Confusion about the pretrial process is extremely common, Suchan said, and even lawyers often have trouble getting through to pretrial service officers.
“Sometimes the pretrial services requirements aren’t evident on their bond slip, and they’re not made clear in court,” he said. “The lack of communication greatly exacerbates the problem.”
Judge expects increase in pretrial services’ cases
The Reporter requested data four months ago from the Office of the Chief Judge on pretrial bond conditions, in order to investigate the bond fund’s observations. The court system is not subject to the Illinois Freedom of Information Act.
The office provided five years of pretrial services data, including data on defendants’ risk assessment scores and recommendations for supervision. However, the data did not include the pretrial conditions actually imposed by judges, an omission the office has yet to explain. Pretrial supervision can range from a simple phone reminder of court dates to biweekly face-to-face check-ins to 24-hour curfews.
An early draft of a staffing analysis report prepared by the research and evaluation unit of the chief judge’s office this summer and recently obtained by the Reporter shows that there has been a 50 percent increase in the average number of people on pretrial supervision every day, from 2,448 in December 2013 to 3,678 in 2016. Those statistics were removed from a later version provided to the Reporter by the chief judge’s office.
The staffing analysis bolsters the idea that pretrial supervision will increase under the new bond court order. The report estimates that the number of defendants ordered to pretrial supervision will increase another 55 percent under the new order.
Attorneys with the Cook County Public Defenders’ office say they have already seen a marked increase in one area: electronic monitoring.
“Has the number of clients placed on electronic monitoring increased since the new general order in September? Absolutely, yes,” said Danita Ivory, a felony court supervisor who oversees bond court for the public defender. But she cautioned that it’s too early to see if that trend holds.
A spokesman for the chief judge did not comment on the bond fund report.

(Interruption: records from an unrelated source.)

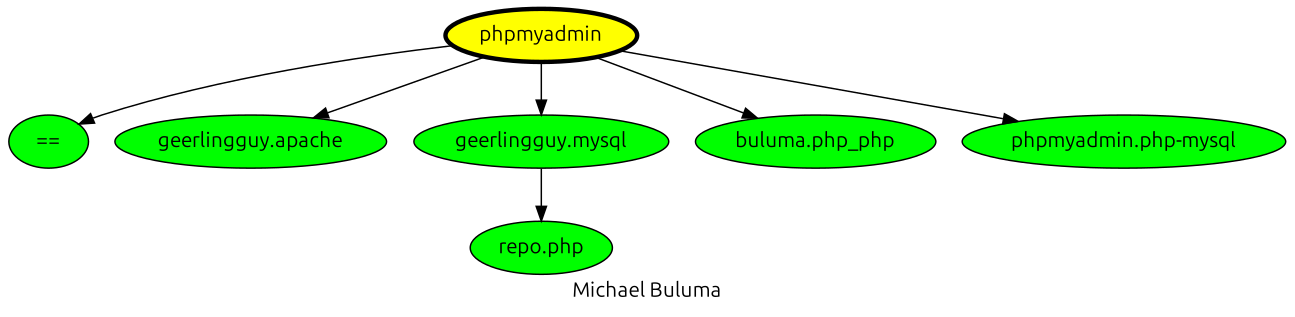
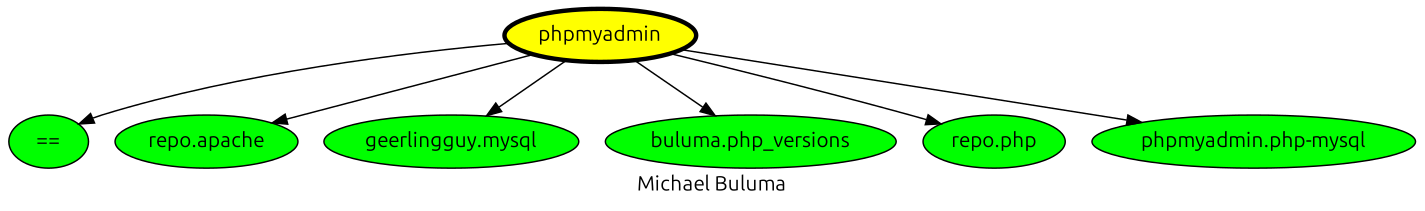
  digraph {
    fontname=Ubuntu
    label="Michael Buluma"
    node [fillcolor=green fontname=Ubuntu style=filled]
    edge [fontname=Ubuntu]
    phpmyadmin [fillcolor=yellow penwidth=3]
    "=="
-   "geerlingguy.apache"
+   "geerlingguy.apache" [label="repo.apache"]
    "geerlingguy.mysql"
-   "buluma.php_versions" [label="buluma.php_php"]
+   "buluma.php_versions"
    n6 [label="repo.php"]
    n7 [label="phpmyadmin.php-mysql"]
    phpmyadmin -> "=="
    phpmyadmin -> "geerlingguy.apache"
    phpmyadmin -> "geerlingguy.mysql"
    phpmyadmin -> "buluma.php_versions"
-   "geerlingguy.mysql" -> n6
+   phpmyadmin -> n6
    phpmyadmin -> n7
  }
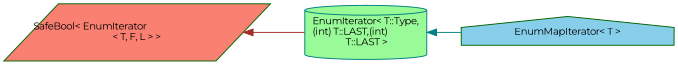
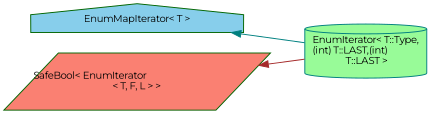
  digraph {
    fontname=Montserrat
    rankdir=LR
    node [color=darkgreen fontname=Montserrat fontsize=10 style=filled]
    edge [dir=back fontname=Montserrat fontsize=10 labelfontname=Helvetica labelfontsize=10 style=solid]
    n1 [fillcolor=skyblue fontcolor=black height=0.2 label="EnumMapIterator\< T \>" shape=house width=0.4]
    n2 [color=teal fillcolor=palegreen height=0.2 label="EnumIterator\< T::Type,\l(int) T::LAST,(int)\l T::LAST \>" shape=cylinder width=0.4]
    n3 [fillcolor=salmon height=0.2 label="SafeBool\< EnumIterator\l\< T, F, L \> \>" shape=parallelogram width=0.4]
-   n2 -> n1 [color=teal]
+   n1 -> n2 [color=teal]
    n3 -> n2 [color=brown]
  }
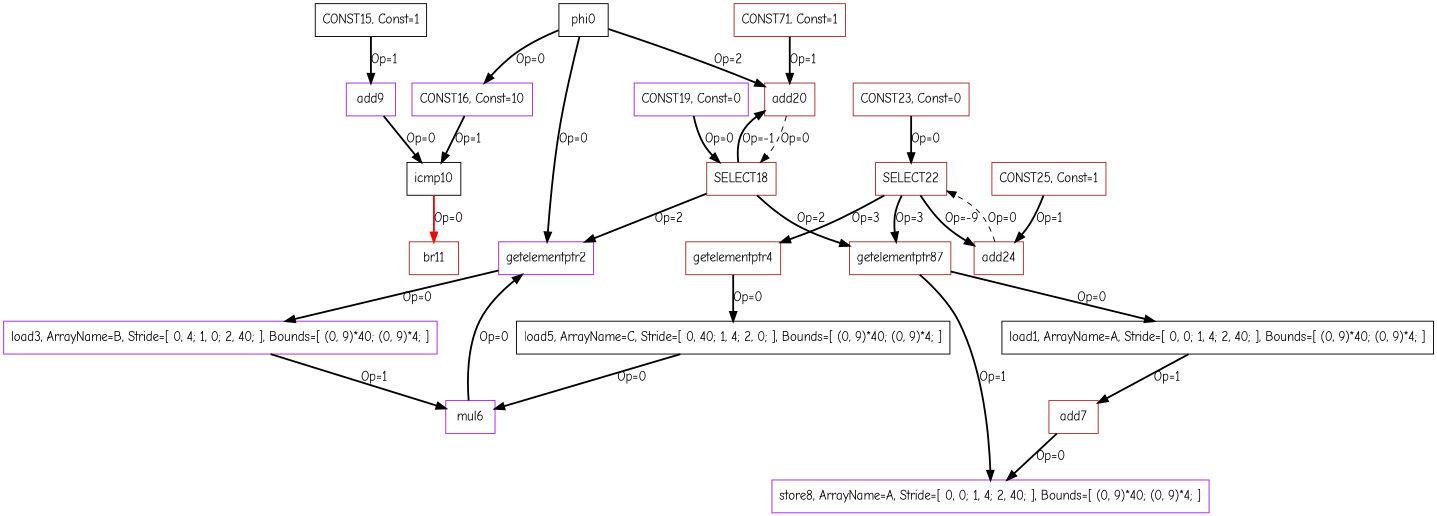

But he emphasized that it has only been one month since the bond court order went into effect and that the chief judge has pledged to monitor and analyze the effects of the new order over the first year of implementation.
Chief Judge Evans is set to appear before the Cook County Board’s finance committee on Friday to request a 20 percent increase in the pretrial services staff, from 75 full-time positions last year to 90, at a cost of $6.9 million. (That was before a request from the committee chairman for every department to reduce its 2018 budget request by 10 percent in response to the pop tax repeal.)
The bond fund released its report this week in part to discourage the board from giving the pretrial services division more resources carte blanche, without also urging the department to provide more support services.
The earlier draft of the staffing analysis report acknowledges the lack of supportive services, but suggests that more pretrial services officers are needed to change that.
“Most pretrial services officers strive to work with defendants and refer them to community services,” the draft report stated. “However, because they maintain high caseload which are mixed caseloads of low and higher risk defendants, linkage to treatment, housing and employment services is unsystematic.”
The bond fund report recommends focusing on helping defendants get to court, by providing bus passes or child care and scheduling court dates around people’s work schedules. Electronic monitoring and curfews should only be used as a last resort.
“We’re looking for a shift,” Suchan said, “away from a punitive, punishment-based model to one that’s actually supportive, that helps people get to court, that helps them to succeed and to get through the process.”